>>>

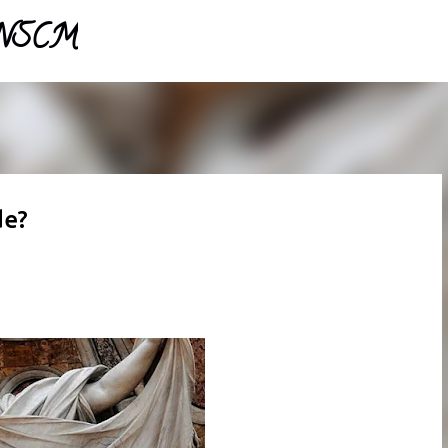
- NSCM
Pular para o conteúdo principal
de?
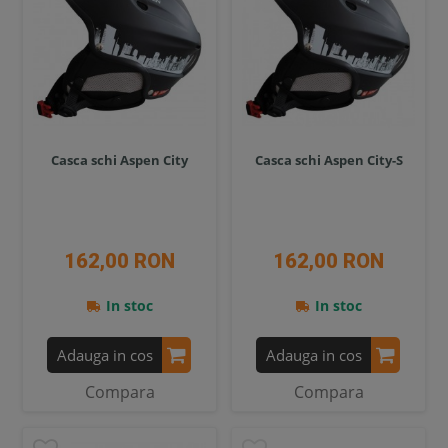
Casca schi Aspen City
Casca schi Aspen City-S
162,00 RON
162,00 RON
In stoc
In stoc
Adauga in cos
Adauga in cos
Compara
Compara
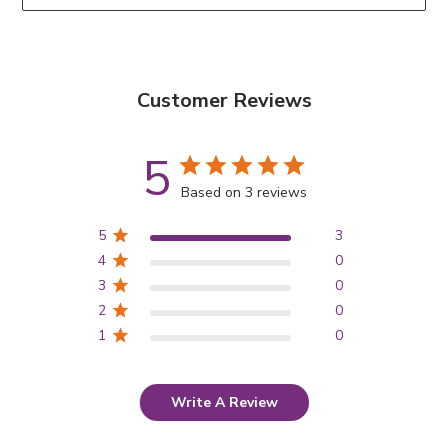
Customer Reviews
5
Based on 3 reviews
5
3
4
0
3
0
2
0
1
0
Write A Review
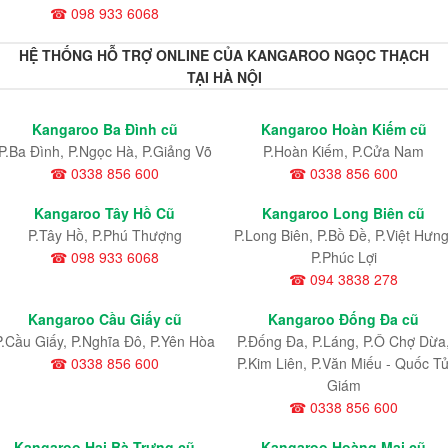
☎ 098 933 6068
HỆ THỐNG HỖ TRỢ ONLINE CỦA KANGAROO NGỌC THẠCH
TẠI HÀ NỘI
Kangaroo Ba Đình cũ
Kangaroo Hoàn Kiếm cũ
P.Ba Đình, P.Ngọc Hà, P.Giảng Võ
P.Hoàn Kiếm, P.Cửa Nam
☎ 0338 856 600
☎ 0338 856 600
Kangaroo Tây Hồ Cũ
Kangaroo Long Biên cũ
P.Tây Hồ, P.Phú Thượng
P.Long Biên, P.Bồ Đề, P.Việt Hưng
☎ 098 933 6068
P.Phúc Lợi
☎ 094 3838 278
Kangaroo Cầu Giấy cũ
Kangaroo Đống Đa cũ
P.Cầu Giấy, P.Nghĩa Đô, P.Yên Hòa
P.Đống Đa, P.Láng, P.Ô Chợ Dừa
☎ 0338 856 600
P.Kim Liên, P.Văn Miếu - Quốc T
Giám
☎ 0338 856 600
Kangaroo Hai Bà Trưng cũ
Kangaroo Hoàng Mai cũ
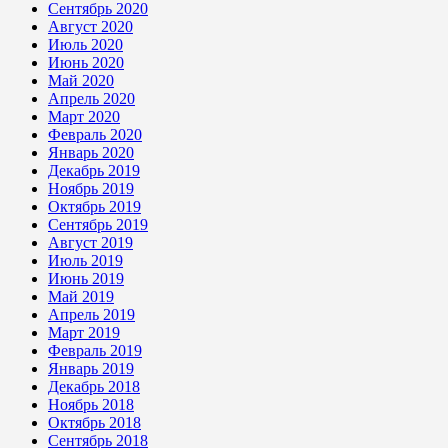
Сентябрь 2020
Август 2020
Июль 2020
Июнь 2020
Май 2020
Апрель 2020
Март 2020
Февраль 2020
Январь 2020
Декабрь 2019
Ноябрь 2019
Октябрь 2019
Сентябрь 2019
Август 2019
Июль 2019
Июнь 2019
Май 2019
Апрель 2019
Март 2019
Февраль 2019
Январь 2019
Декабрь 2018
Ноябрь 2018
Октябрь 2018
Сентябрь 2018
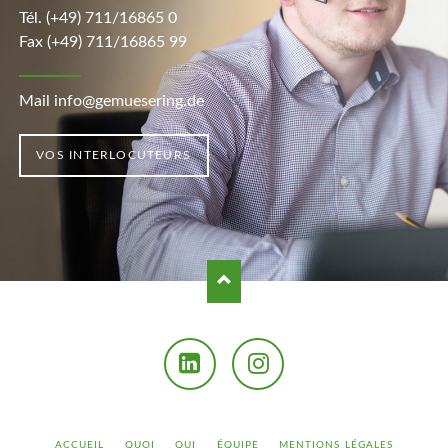
Tél.
(+49) 711/16865 0
Fax (+49) 711/16865 99
Mail info@gemuesering.de
VOS INTERLOCUTEURS
LinkedIn
Instagram
ALLER
ACCUEIL
QUOI
QUI
ÉQUIPE
MENTIONS LÉGALES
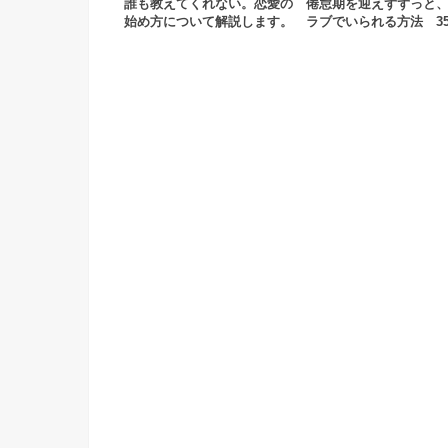
誰も教えてくれない。恋愛の
倦怠期を迎えずずっと
始め方について解説します。
ラブでいられる方法 35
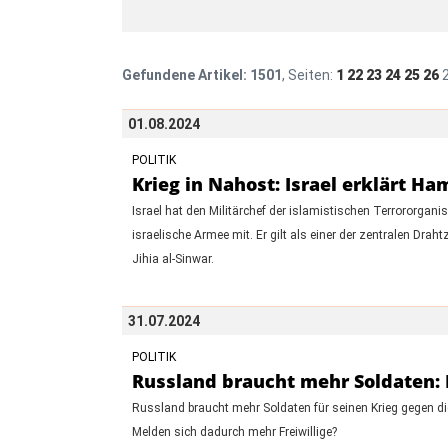
Gefundene Artikel:
1501
, Seiten:
1
22
23
24
25
26
01.08.2024
POLITIK
Krieg in Nahost: Israel erklärt H
Israel hat den Militärchef der islamistischen Terrororganis
israelische Armee mit. Er gilt als einer der zentralen Dr
Jihia al-Sinwar.
31.07.2024
POLITIK
Russland braucht mehr Soldaten: 
Russland braucht mehr Soldaten für seinen Krieg gegen di
Melden sich dadurch mehr Freiwillige?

<<<

● ABOUT THIS EXERCISE:
Reproduce every line of text from all the records above without any changes, leaving out the pictures.

● ANSWER SECTION:
- NSCM
Pular para o conteúdo principal
de?
Casca schi Aspen City
Casca schi Aspen City-S
162,00 RON
162,00 RON
In stoc
In stoc
Adauga in cos
Adauga in cos
Compara
Compara
Customer Reviews
5
Based on 3 reviews
5
3
4
0
3
0
2
0
1
0
Write A Review
☎ 098 933 6068
HỆ THỐNG HỖ TRỢ ONLINE CỦA KANGAROO NGỌC THẠCH
TẠI HÀ NỘI
Kangaroo Ba Đình cũ
Kangaroo Hoàn Kiếm cũ
P.Ba Đình, P.Ngọc Hà, P.Giảng Võ
P.Hoàn Kiếm, P.Cửa Nam
☎ 0338 856 600
☎ 0338 856 600
Kangaroo Tây Hồ Cũ
Kangaroo Long Biên cũ
P.Tây Hồ, P.Phú Thượng
P.Long Biên, P.Bồ Đề, P.Việt Hưng
☎ 098 933 6068
P.Phúc Lợi
☎ 094 3838 278
Kangaroo Cầu Giấy cũ
Kangaroo Đống Đa cũ
P.Cầu Giấy, P.Nghĩa Đô, P.Yên Hòa
P.Đống Đa, P.Láng, P.Ô Chợ Dừa
☎ 0338 856 600
P.Kim Liên, P.Văn Miếu - Quốc T
Giám
☎ 0338 856 600
Kangaroo Hai Bà Trưng cũ
Kangaroo Hoàng Mai cũ
Сентябрь 2020
Август 2020
Июль 2020
Июнь 2020
Май 2020
Апрель 2020
Март 2020
Февраль 2020
Январь 2020
Декабрь 2019
Ноябрь 2019
Октябрь 2019
Сентябрь 2019
Август 2019
Июль 2019
Июнь 2019
Май 2019
Апрель 2019
Март 2019
Февраль 2019
Январь 2019
Декабрь 2018
Ноябрь 2018
Октябрь 2018
Сентябрь 2018
Tél.
(+49) 711/16865 0
Fax (+49) 711/16865 99
Mail info@gemuesering.de
VOS INTERLOCUTEURS
LinkedIn
Instagram
ALLER
ACCUEIL
QUOI
QUI
ÉQUIPE
MENTIONS LÉGALES
誰も教えてくれない。恋愛の
倦怠期を迎えずずっと
始め方について解説します。
ラブでいられる方法 35
Gefundene Artikel:
1501
, Seiten:
1
22
23
24
25
26
01.08.2024
POLITIK
Krieg in Nahost: Israel erklärt H
Israel hat den Militärchef der islamistischen Terrororganis
israelische Armee mit. Er gilt als einer der zentralen Dr
Jihia al-Sinwar.
31.07.2024
POLITIK
Russland braucht mehr Soldaten: 
Russland braucht mehr Soldaten für seinen Krieg gegen di
Melden sich dadurch mehr Freiwillige?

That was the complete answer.